Wednesday, December 20, 2006

And I Thought Smurf Jones Was Bad

I’m sure you’ve heard already that the Libertarian Party has given a leadership position to Bob Barr, drug warrior extraordinaire who pays lip service to the cause of liberty yet believes Granny should go to jail if she smokes a joint to make her chemotherapy-induced nausea go away. There are two reasons a libertarian should oppose the war on drugs: it's a perfidious assault on personal freedom and an enormous waste of money. Barr fails on both counts.

Fun fact about human biology: often, when a person is dying but not yet dead, the muscles of the anus and rectum will go completely slack and any fecal matter inside the intestines of the soon-to-be-corpse makes its way out to freedom.

I suspect Barr’s appointment is merely the pants-shitting phase of the Libertarian Party’s death throes. But "appoint Bob Barr" would be a marvelous euphemism for the process of expelling solid waste from the body, don't you think? "I just ate three pounds of fermented cabbage and refried beans. Please give me a match so I can light it after I appoint Bob Barr."

7 Comments:

Anonymous Anonymous said...

Pshaw. This would've bothered me when I thought the system could reform itself. Now? It's no surprise, no shock. Just more evidence.

However, I think you need to really push this "appoint Bob Barr" euphemism. I laughed out loud when I read it, and I plan to use it as much as possible (which will get a baffled look from most people I talk to - "moderate" drones all).

Good stuff.

5:16 AM  
Blogger Jennifer said...

Some guy crossed the yellow line on the road and almost hit me today. I was so scared, I nearly appointed Bob Barr in my pants.

5:47 PM  
Anonymous Anonymous said...

And yet there are libertarians who support minimum wage laws. Should we call them names, too?

3:41 PM  
Blogger Jennifer said...

Anonymous, are you seriously trying to equate support for a minimum wage with support for the idea that people who smoke the wrong kind of cigarette deserve to be imprisoned for upwards of 20 years?

4:01 PM  
Anonymous Anonymous said...

No, I'm seriously pointing out that calling people names when they disagree with you is something most people object to, albeit the objection tends to occur when others do it.

It's the name calling, not the position.

You appear to believe that if someone's position is bad enough that a long-winded rephrasing of "shit the bed" becomes witty, powerful or otherwise worth repeating.

8:27 AM  
Blogger Jennifer said...

So, Anonymous, you believe the world would be a better place if nobody ever cracked a naughty joke about issues that enrage them? Well, we'll simply have to "agree to disagree" here. Some people thought my post was funny; others find it offensive. Same holds true for most posts I've made here. I'm sorry that you fall into the latter group, but since that's the case, chances are you're not in my target audience anyway.

By the way, I'd never heard of "shit the bed" as a death euphemism before.

8:34 AM  
Anonymous smartass sob said...

"often, when a person is dying but not yet dead, the muscles of the anus and rectum will go completely slack and any fecal matter inside the intestines of the soon-to-be-corpse makes its way out to freedom."

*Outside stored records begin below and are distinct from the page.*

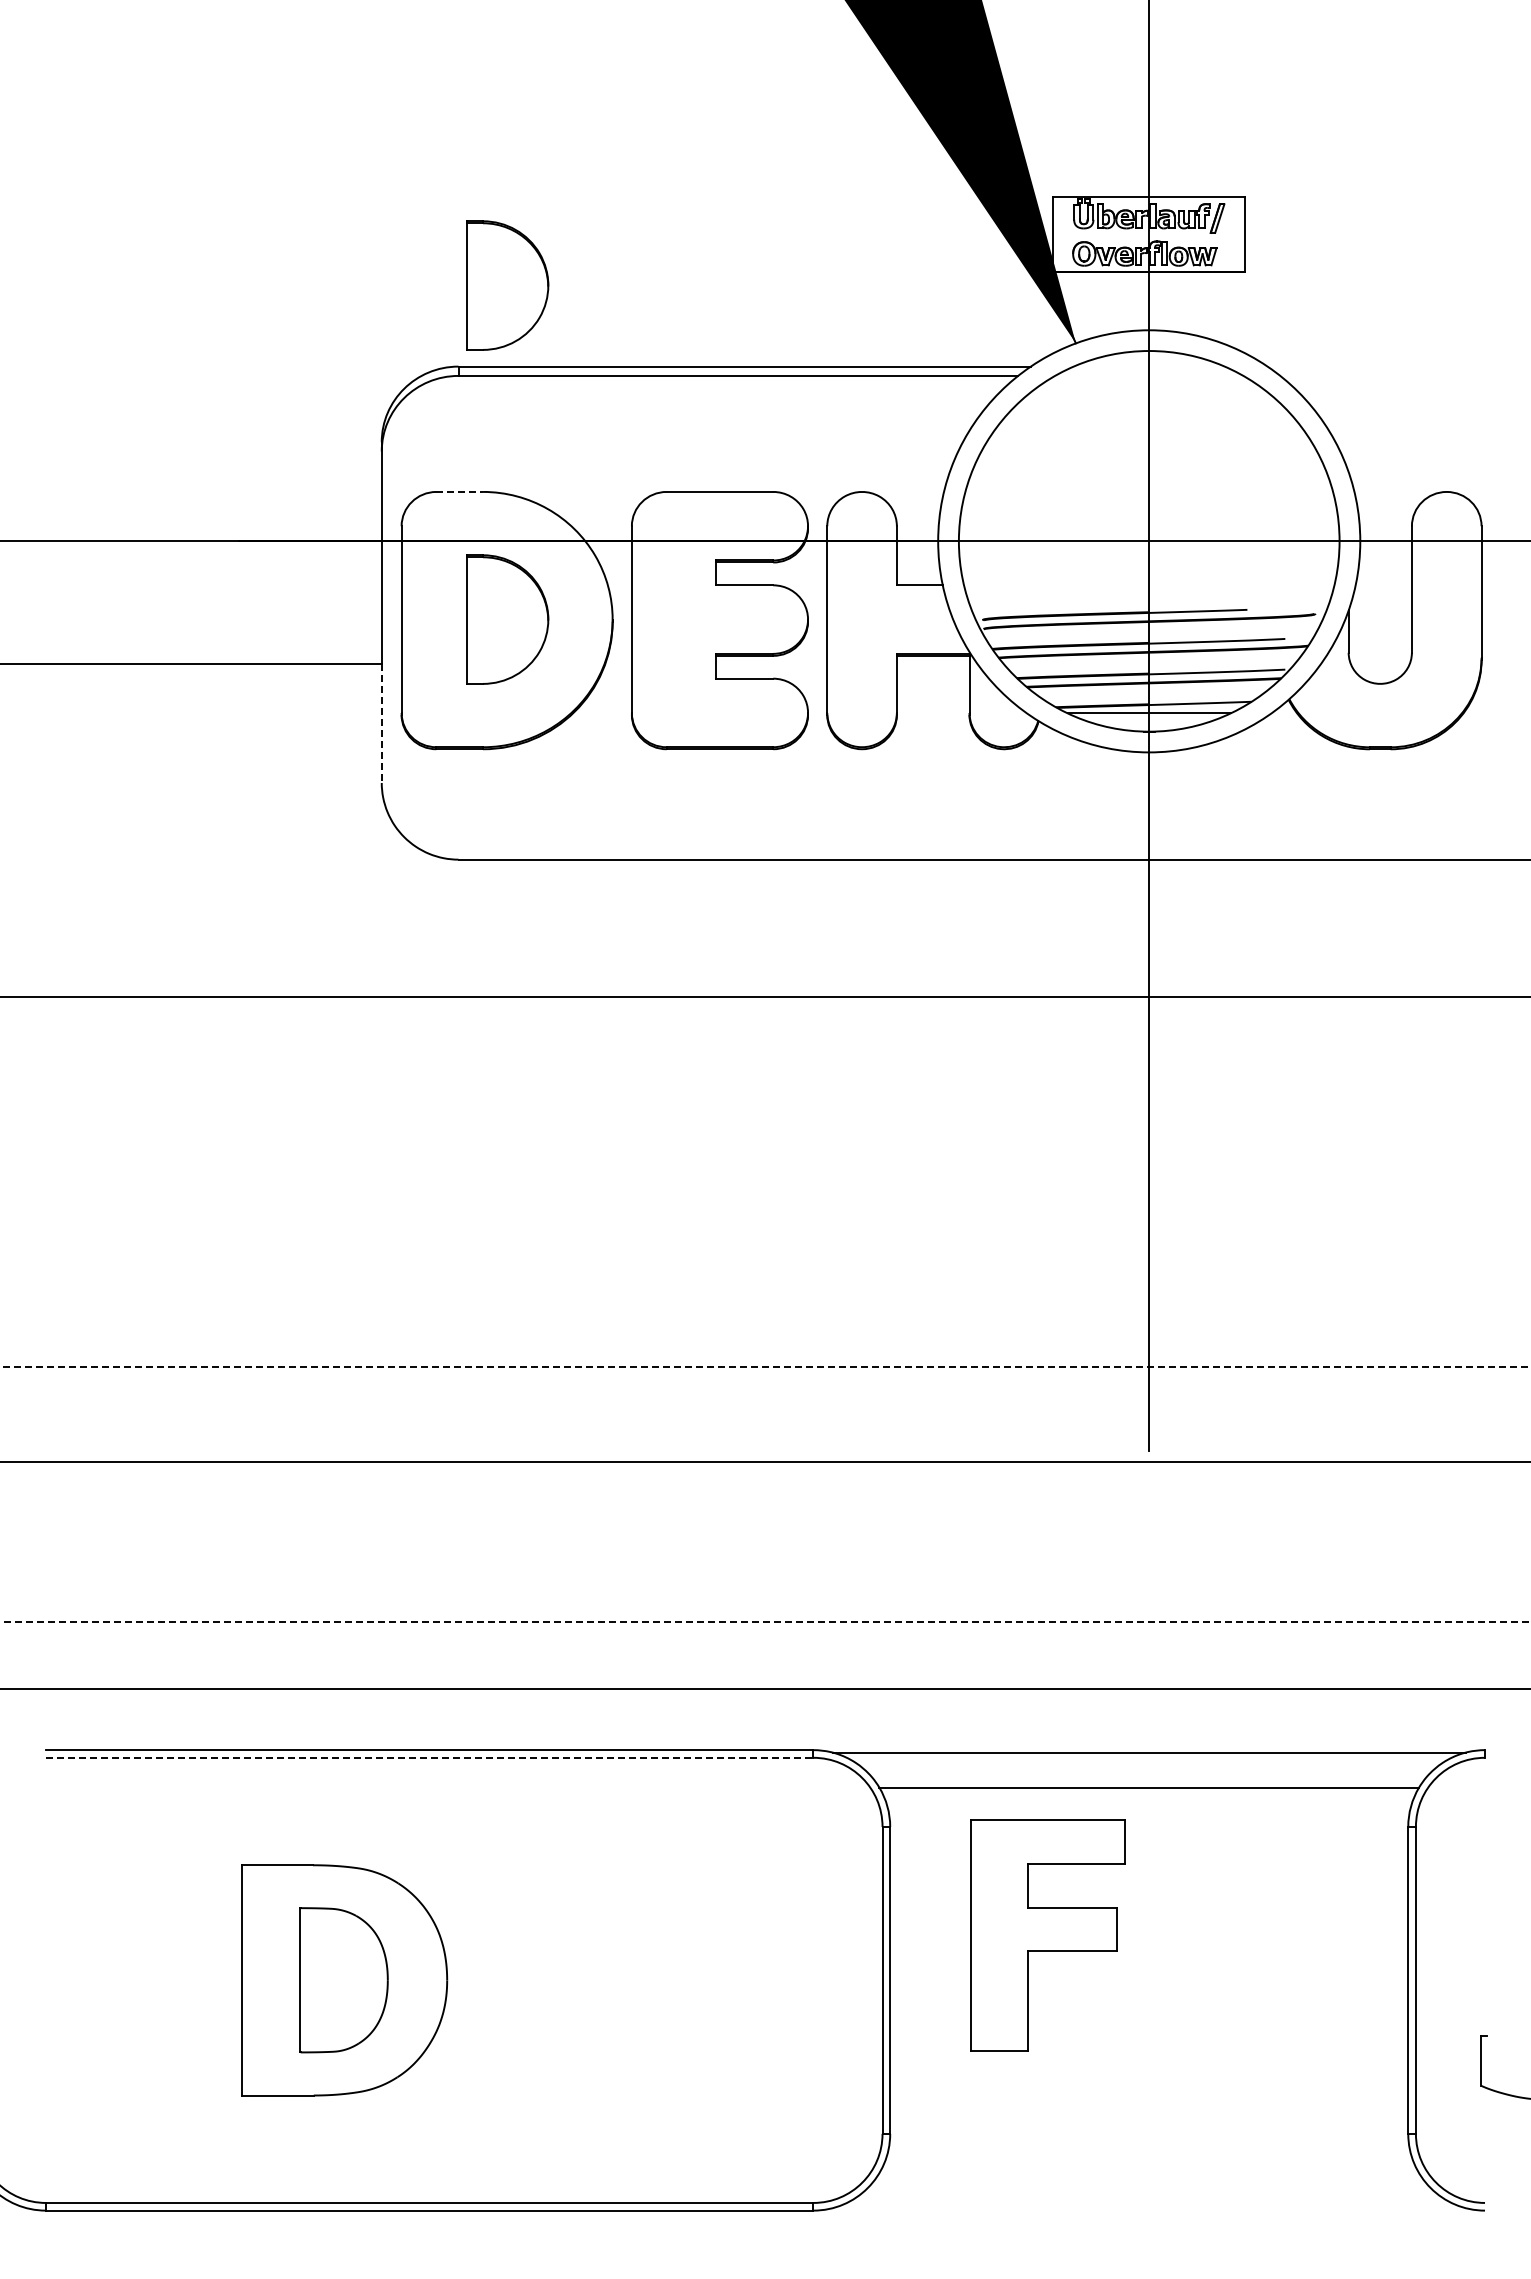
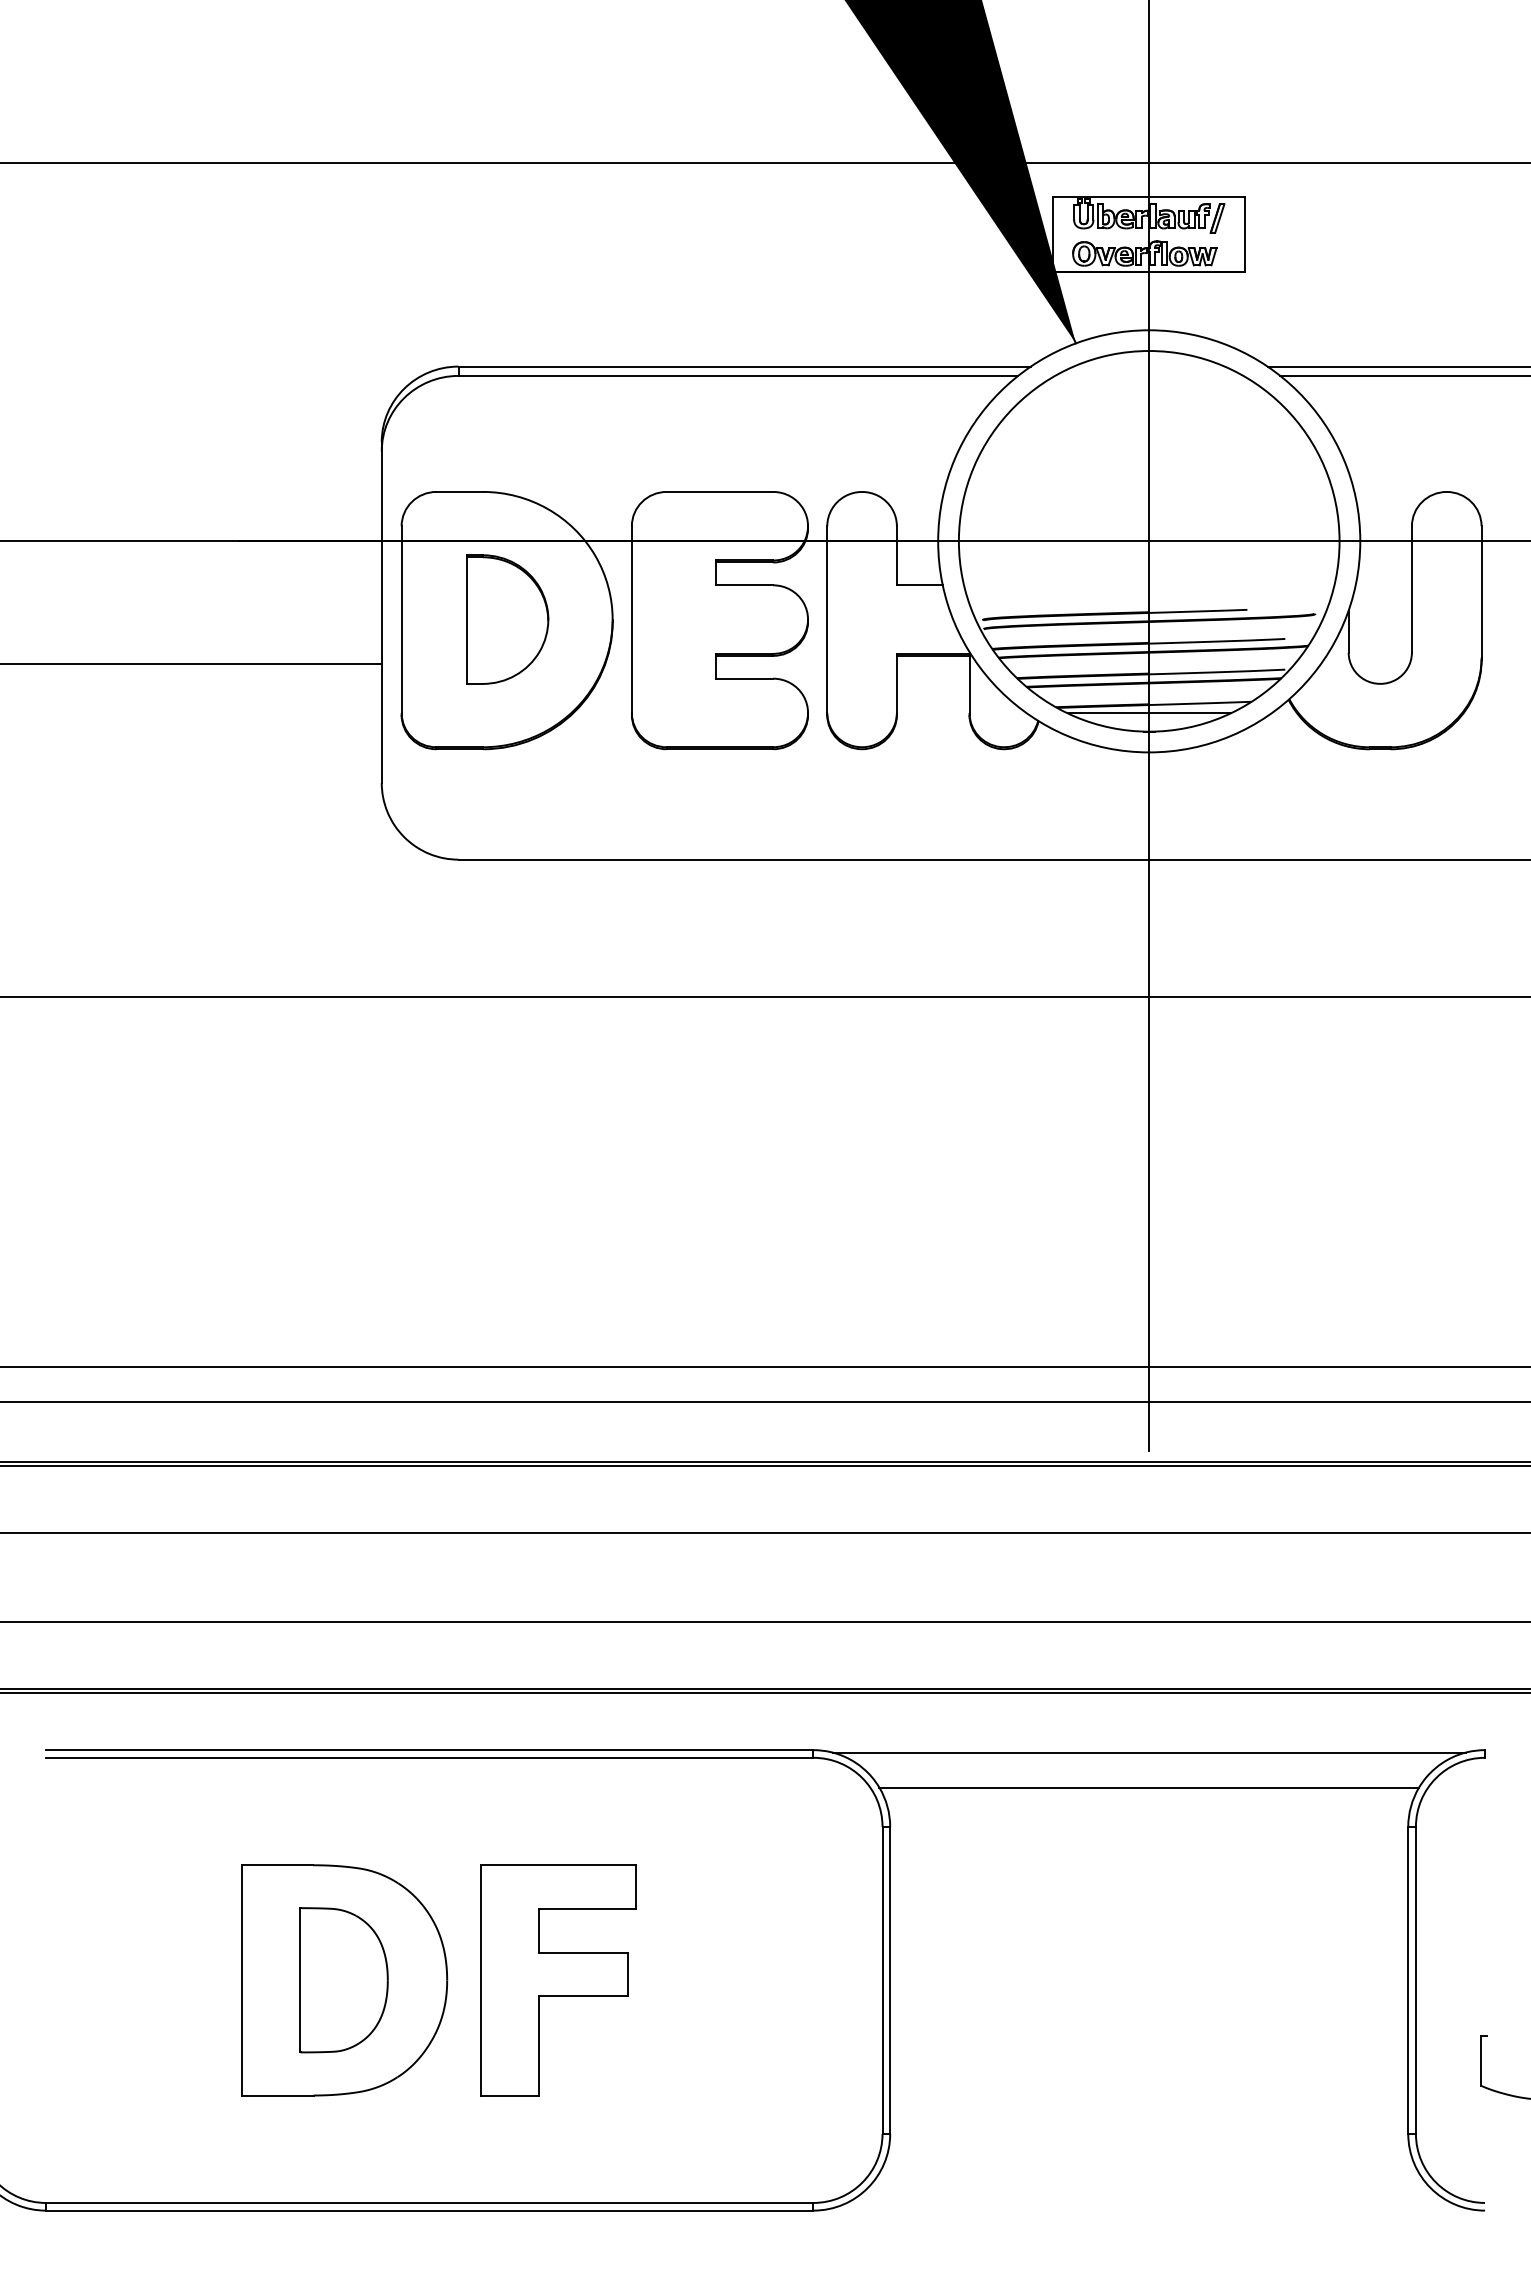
line at (764, 163): none -> present
part at (507, 285): present -> none
line at (1397, 366): none -> present
line at (1403, 375): none -> present
line at (460, 491): dashed -> solid
line at (381, 723): dashed -> solid
line at (765, 1367): dashed -> solid
line at (764, 1402): none -> present
line at (764, 1465): none -> present
line at (764, 1533): none -> present
line at (765, 1621): dashed -> solid
line at (764, 1693): none -> present
line at (429, 1757): dashed -> solid
part at (1047, 1935) position: (1047, 1935) -> (558, 1980)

I've voted Libertarian since the founding of the party, but I suspect that's about the only freedom its efforts will ever bring about.

As far as calling libertarians who support drug laws OR minimum-wage laws "names"...well I don't know whether we should be calling them names, but maybe we shouldn't be calling them libertarians either.

And given the above fact concerning the final physiological phenomena of biological death, I must say there's going to be a bunch of rich, uptight republican types that are gonna be heartbroken that they can't take even THAT with them when they go.